§ What to do:
Print out every line of the material exactly. Include no pictures.

Top of Given data

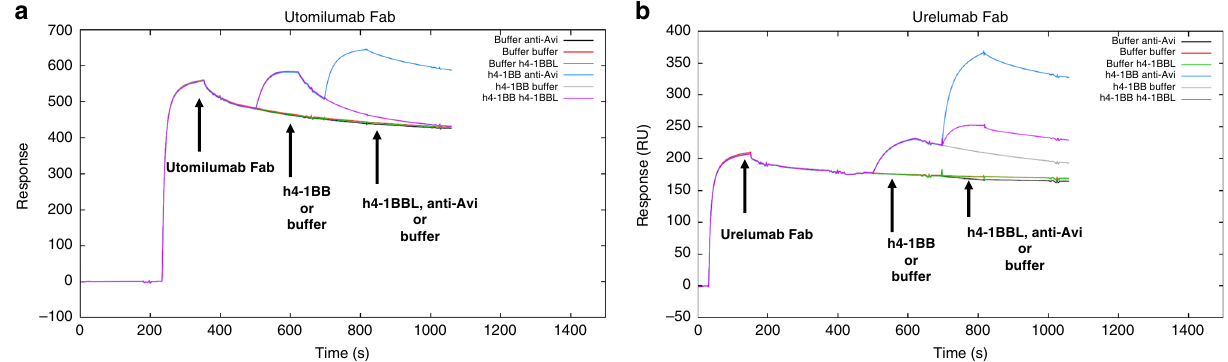
Fig. 5 Sandwich ligand-blocking assay by SPR. Full sensorgrams for a utomilumab Fab was captured onto anti-human lambda surface or b urelumab Fab was captured onto anti-human kappa surface to determine blocking of the interaction of h4-1BB receptor with h4-1BBL. The legend shows the fi rst analyte sample name followed by the second analyte. Triplicate measurements are consistent with one another; therefore, sensorgrams from third replicates are shown. Utomilumab Fab blocks the h4-1BB receptor/h4-1BBL interaction while urelumab Fab does not. Anti-Avi tag antibody was used to demonstrate binding to h4-1BB receptor by its Avi-tag when receptor is bound to utomilumab Fab or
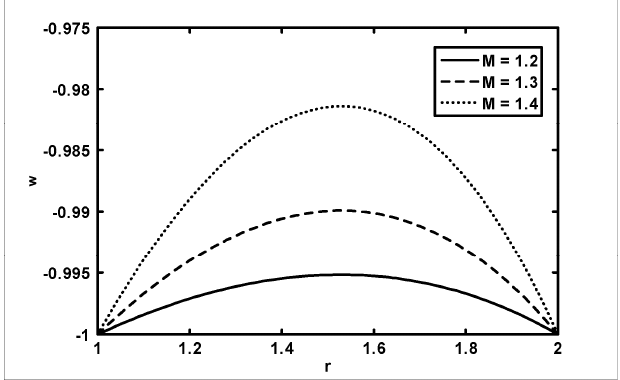
Figure 8. The variation of friction force F ( 1 ) (inner tube) with Q for di ff erent values of ϕ at r 1 = 0.1, M = 3, when µ = r .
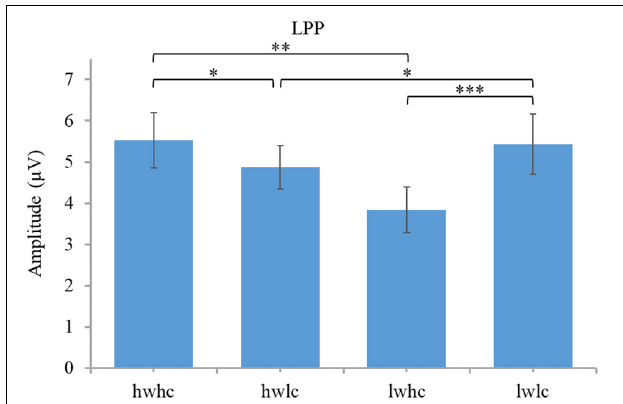
FIGURE 11 | Descriptive statistics and contrasts for the LPP (hw, high warmth; lw, low warmth; hc, high competence; lc, low competence;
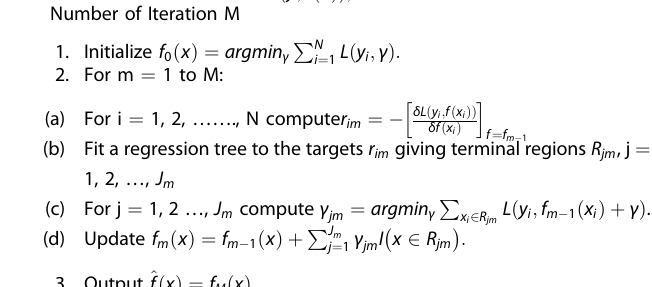
GBR is given below.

Bottom of Given data

§ Answer section:
Fig. 5 Sandwich ligand-blocking assay by SPR. Full sensorgrams for a utomilumab Fab was captured onto anti-human lambda surface or b urelumab Fab was captured onto anti-human kappa surface to determine blocking of the interaction of h4-1BB receptor with h4-1BBL. The legend shows the fi rst analyte sample name followed by the second analyte. Triplicate measurements are consistent with one another; therefore, sensorgrams from third replicates are shown. Utomilumab Fab blocks the h4-1BB receptor/h4-1BBL interaction while urelumab Fab does not. Anti-Avi tag antibody was used to demonstrate binding to h4-1BB receptor by its Avi-tag when receptor is bound to utomilumab Fab or
Figure 8. The variation of friction force F ( 1 ) (inner tube) with Q for di ff erent values of ϕ at r 1 = 0.1, M = 3, when µ = r .
FIGURE 11 | Descriptive statistics and contrasts for the LPP (hw, high warmth; lw, low warmth; hc, high competence; lc, low competence;
GBR is given below.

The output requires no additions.